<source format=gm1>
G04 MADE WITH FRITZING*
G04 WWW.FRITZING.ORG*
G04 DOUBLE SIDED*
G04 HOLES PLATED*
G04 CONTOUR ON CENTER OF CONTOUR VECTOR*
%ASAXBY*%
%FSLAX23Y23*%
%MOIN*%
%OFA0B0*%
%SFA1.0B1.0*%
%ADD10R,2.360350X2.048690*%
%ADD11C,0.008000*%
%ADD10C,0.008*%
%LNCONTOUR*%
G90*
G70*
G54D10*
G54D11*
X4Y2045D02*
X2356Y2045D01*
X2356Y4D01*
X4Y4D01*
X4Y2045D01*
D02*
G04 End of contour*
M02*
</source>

...

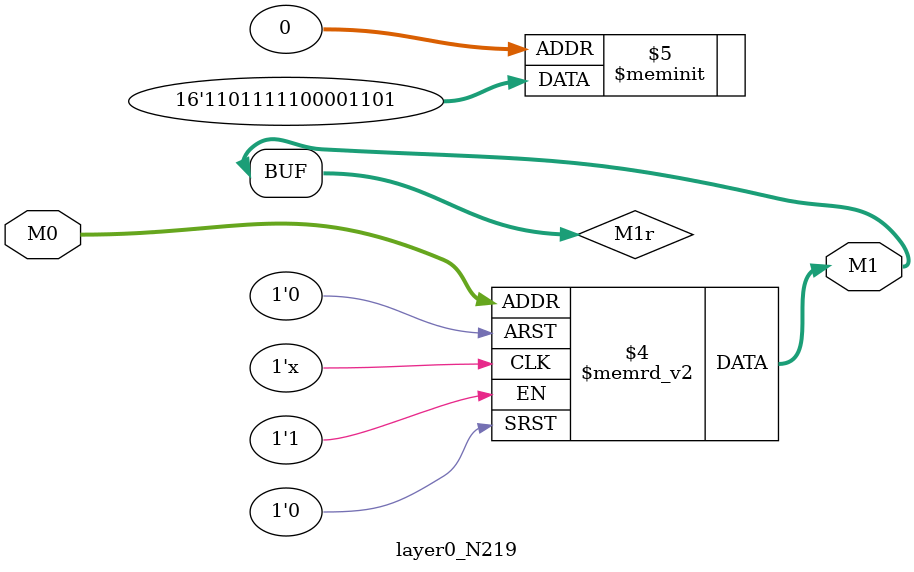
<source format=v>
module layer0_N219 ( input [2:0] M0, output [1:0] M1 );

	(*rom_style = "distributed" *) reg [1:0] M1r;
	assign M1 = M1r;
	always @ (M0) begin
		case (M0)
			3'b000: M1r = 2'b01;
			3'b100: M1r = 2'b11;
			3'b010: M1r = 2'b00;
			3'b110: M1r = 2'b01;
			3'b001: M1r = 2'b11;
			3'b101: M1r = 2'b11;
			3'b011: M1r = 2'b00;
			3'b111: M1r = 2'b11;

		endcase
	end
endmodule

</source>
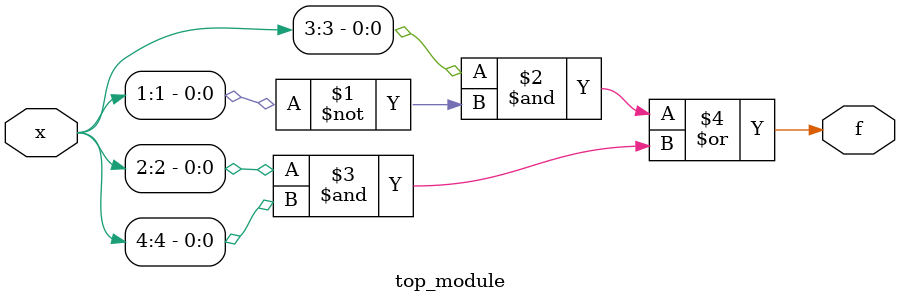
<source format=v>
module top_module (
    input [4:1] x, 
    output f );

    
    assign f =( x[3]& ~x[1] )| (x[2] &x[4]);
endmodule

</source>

JOB:
When a line of the data holds the string "input", pick it out and copy it.

ANSWER TO THIS EXERCISE:
module layer0_N219 ( input [2:0] M0, output [1:0] M1 );
    input [4:1] x, 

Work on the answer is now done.